Text excerpt:
At almost 2 years into the oil industry downturn, I believe now is the ideal time, a pivotal moment, to come together for our own “idea summit” and begin to realistically imagine the future so that we can respond to the “upturn” in the oil and gas industry when it arrives, as it inevitably will as we have witnessed in the past cycles. The seventh SPE Intelligent Energy International Conference & Exhibition will meet for 3 days this September in Aberdeen to consider how we can take emerging digital technologies, big data analytics, and intelligent and autonomous systems to create our own future. This will enable us both to survive our current challenges and to thrive in the years to come.
Consider the difference between invention and innovation. Invention develops new ideas and concepts; innovation combines existing elements and applies them in new ways. Today we need innovation to take advantage of the technological inventions that we already have, and we need inventions to sustain the future. Of course, we also need to leverage human potential, processes, and organizational ingenuity.
To shape this future vision, we will bring together the industry’s brightest scientists, engineers, and visionaries, as well as executives and decision makers who can implement new corporate strategies and business models that will catalyze technological and organizational changes.
This conference is organized to enable us to engage in candid conversation, ask one another hard questions, dream out loud, and open ourselves to fresh possibilities. Take, for example, the application of digital technology in my area of expertise, drilling: I believe one way out of the current downturn to a stronger future is to embrace digital innovation and new levels of automation. I’m not alone.

Provided material:
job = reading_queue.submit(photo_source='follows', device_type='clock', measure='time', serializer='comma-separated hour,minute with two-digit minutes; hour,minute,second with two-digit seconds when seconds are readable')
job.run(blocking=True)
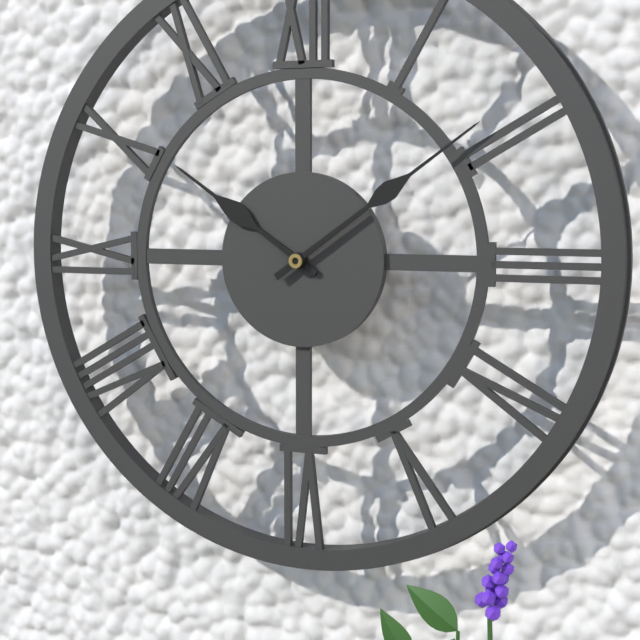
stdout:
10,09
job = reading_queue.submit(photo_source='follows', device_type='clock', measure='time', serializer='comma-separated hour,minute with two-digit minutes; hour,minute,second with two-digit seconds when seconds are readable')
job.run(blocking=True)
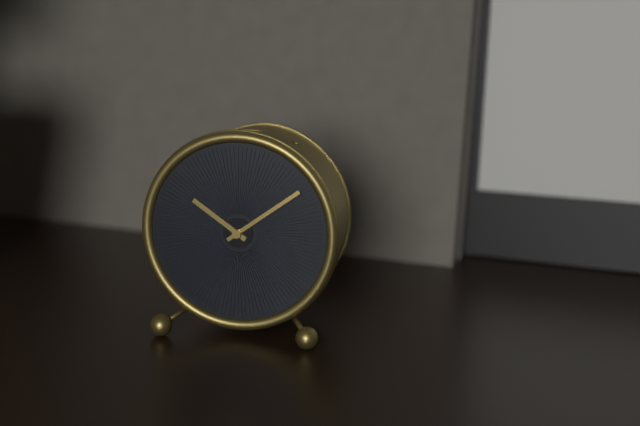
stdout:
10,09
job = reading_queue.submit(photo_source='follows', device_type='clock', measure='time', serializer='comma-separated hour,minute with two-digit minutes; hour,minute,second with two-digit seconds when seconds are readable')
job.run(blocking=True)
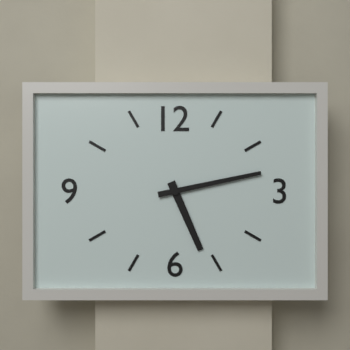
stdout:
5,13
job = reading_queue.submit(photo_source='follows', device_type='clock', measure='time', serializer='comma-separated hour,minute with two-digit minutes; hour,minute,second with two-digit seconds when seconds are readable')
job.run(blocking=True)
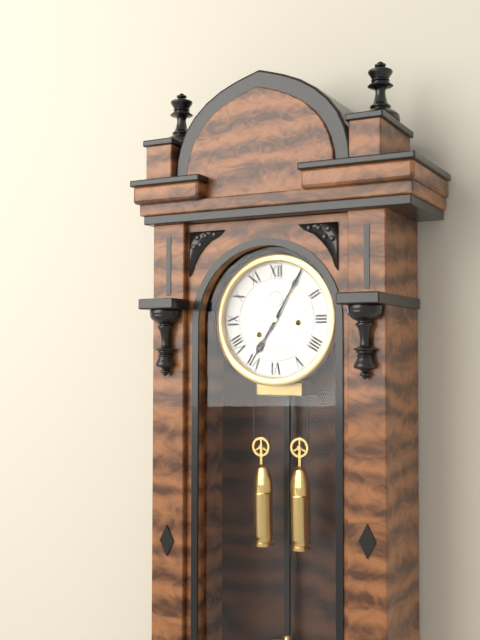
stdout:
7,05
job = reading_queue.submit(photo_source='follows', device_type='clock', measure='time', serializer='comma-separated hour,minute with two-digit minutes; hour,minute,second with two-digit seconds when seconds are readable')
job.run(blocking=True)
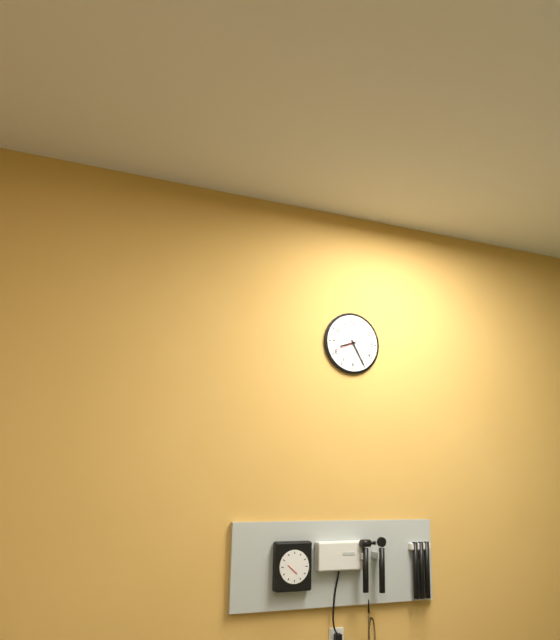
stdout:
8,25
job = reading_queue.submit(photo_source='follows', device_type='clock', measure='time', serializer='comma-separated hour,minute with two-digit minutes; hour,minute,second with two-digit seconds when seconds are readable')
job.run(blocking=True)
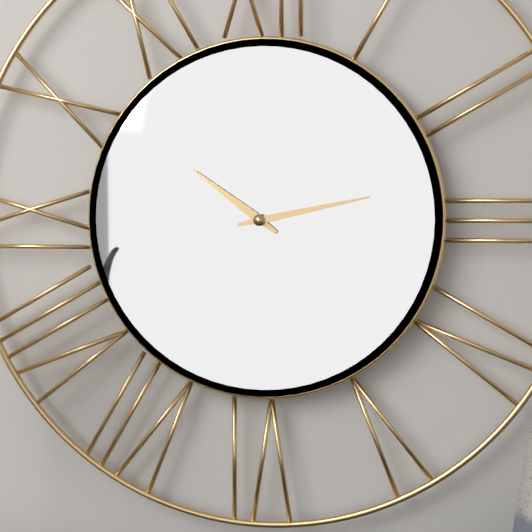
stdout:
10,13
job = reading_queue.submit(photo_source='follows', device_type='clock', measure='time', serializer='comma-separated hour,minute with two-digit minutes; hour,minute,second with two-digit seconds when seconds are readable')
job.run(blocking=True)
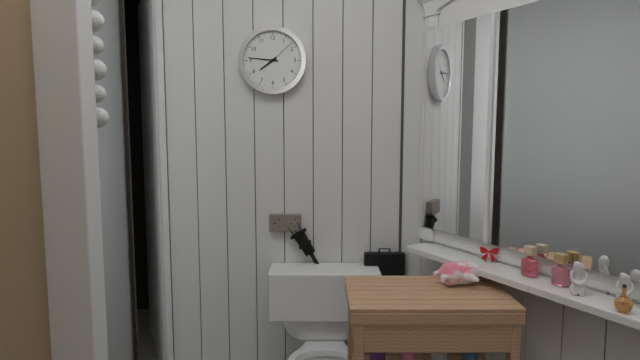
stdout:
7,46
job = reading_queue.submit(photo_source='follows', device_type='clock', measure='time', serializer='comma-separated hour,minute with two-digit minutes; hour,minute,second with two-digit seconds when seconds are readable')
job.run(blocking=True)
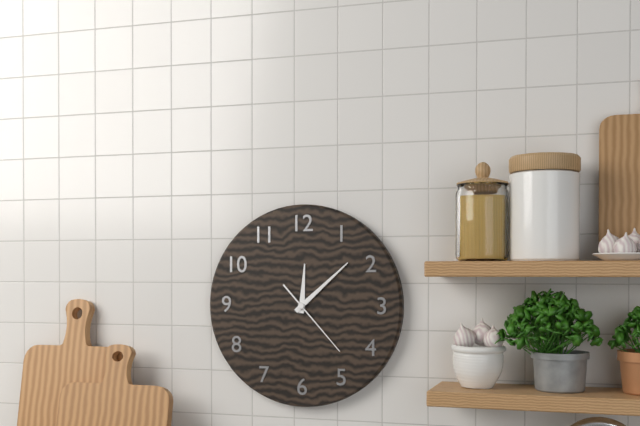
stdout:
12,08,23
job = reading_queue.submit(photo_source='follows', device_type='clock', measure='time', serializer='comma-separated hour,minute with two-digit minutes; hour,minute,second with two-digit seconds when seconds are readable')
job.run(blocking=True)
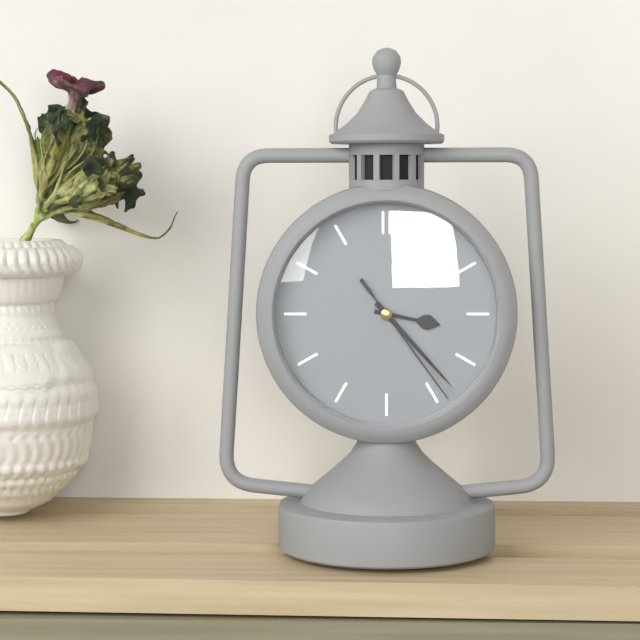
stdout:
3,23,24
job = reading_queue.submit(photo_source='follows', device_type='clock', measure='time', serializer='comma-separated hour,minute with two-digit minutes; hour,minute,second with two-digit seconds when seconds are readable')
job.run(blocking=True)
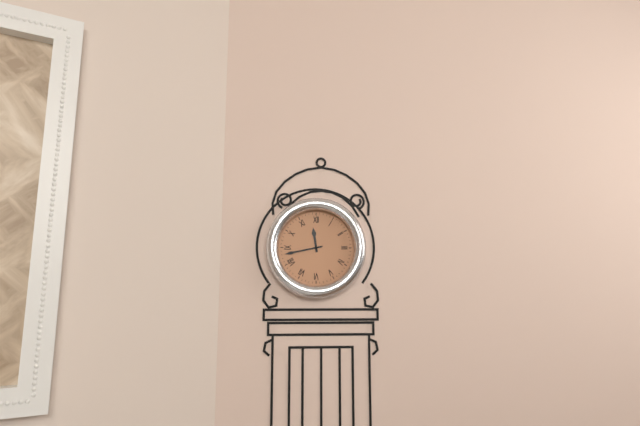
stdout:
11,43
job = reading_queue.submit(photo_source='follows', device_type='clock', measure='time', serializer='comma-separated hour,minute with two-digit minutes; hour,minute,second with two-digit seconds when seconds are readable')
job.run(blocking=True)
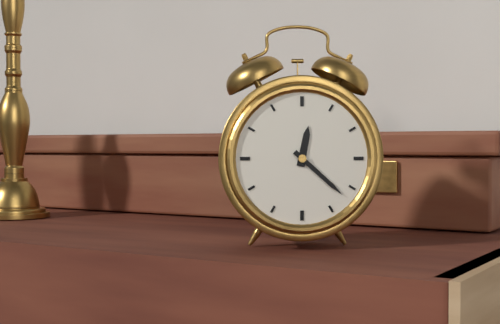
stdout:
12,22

What you will do:
**1.** Reproduce verbatim the portion of the passage on the Intelligent Energy conference from "To shape this" up to and including "I’m not alone.".
**2.** Write the next part of the passage on the oil industry downturn and the Intelligent Energy conference, starting after its final sentence.

Answers for the tasks:
**1.**
To shape this future vision, we will bring together the industry’s brightest scientists, engineers, and visionaries, as well as executives and decision makers who can implement new corporate strategies and business models that will catalyze technological and organizational changes.
This conference is organized to enable us to engage in candid conversation, ask one another hard questions, dream out loud, and open ourselves to fresh possibilities. Take, for example, the application of digital technology in my area of expertise, drilling: I believe one way out of the current downturn to a stronger future is to embrace digital innovation and new levels of automation. I’m not alone.

**2.**
Last fall, a survey conducted at the International Association of Drilling Contractors Advanced Rig Technology Conference indicated that many of its members believe now may be the best time to adopt new technology. Forty percent said a down market encourages automation. Another 38.5% agreed, as long as automated processes are properly deployed to meet specific operator requirements. Only 17% felt a down market discourages automation, largely because companies cannot afford new investments.
This would not be the first time the drilling industry has innovated in a downturn to profit in the upturn. During a previous downturn—the oil price collapse of 1998—one major contractor developed next-generation, semi-automated land drilling rigs. Even charging a premium coming out of the downturn, these high-tech rigs lowered the drilling cost per foot by nearly “two-thirds.” They consistently drilled record wells. A second effect, revealed by a Schlumberger study several years later, found that downhole tool reliability improved almost “threefold” on these rigs.
While it took tremendous courage to innovate in such an economic environment, ultimately it paid off, not just for one service provider, but for the industry as a whole.